# Antari ICE 101 making noise



## ryanswiftjoyner (Jan 30, 2012)

Hellooo Controlbooth,

We recently started using 2 Antari ICE 101 low lying fog generators/chillers. They seemed to be working great and are still pumping out fog like they should but now they are making a noise that seems to get louder with each use. A very annoying high-pitch buzzing sound that vibrates the entire machine. The instructions say to clean it after every 40 hours of use but we have only used it for about 20 so far. Anyone else heard of this problem and a possible solution? Thanks!


----------



## venuetech (Jan 30, 2012)

There is both a fan and a water pump, it could be ether. try switching the water pump off to see if that is the source. I find it rather noisy when there is no water but it should auto cycle as needed. make sure the water intake is not blocked.


----------



## ryanswiftjoyner (Jan 30, 2012)

venuetech said:


> There is both a fan and a water pump, it could be ether. try switching the water pump off to see if that is the source. I find it rather noisy when there is no water but it should auto cycle as needed. make sure the water intake is not blocked.


 
Great, I will try to do that. How can I turn off the water pump specifically? Also where is the water intake, I thought the melted ice ran through the grates and out the tube...?

RECORD EXCERPTS:
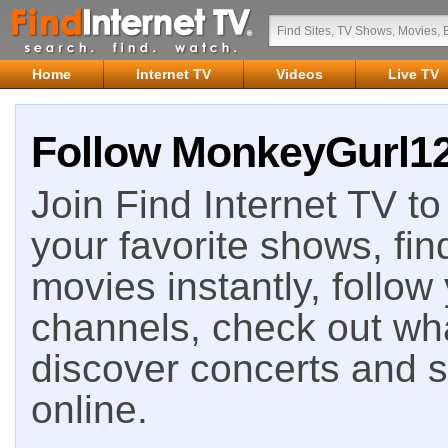
Home
Internet TV
Videos
Live TV
Follow MonkeyGurl128
Join Find Internet TV to 
your favorite shows, fin
movies instantly, follow
channels, check out wha
discover concerts and s
online.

ACTION ITEM A: According to the thread, after how many hours of use do the instructions say to clean the machine?
ACTION ITEM B: Summarize the thread in two sentences.

TASK RESPONSE A: After every 40 hours of use.

TASK RESPONSE B: A user reports that two Antari ICE 101 low-lying fog generators still produce fog but now make a high-pitched buzzing noise that grows louder with each use and vibrates the whole machine, even though they have been used for only about 20 hours. A reply suggests that either the fan or the water pump could be the source, advises switching the pump off to test it and making sure the water intake is not blocked, and the original poster then asks how to turn off the pump and where the intake is.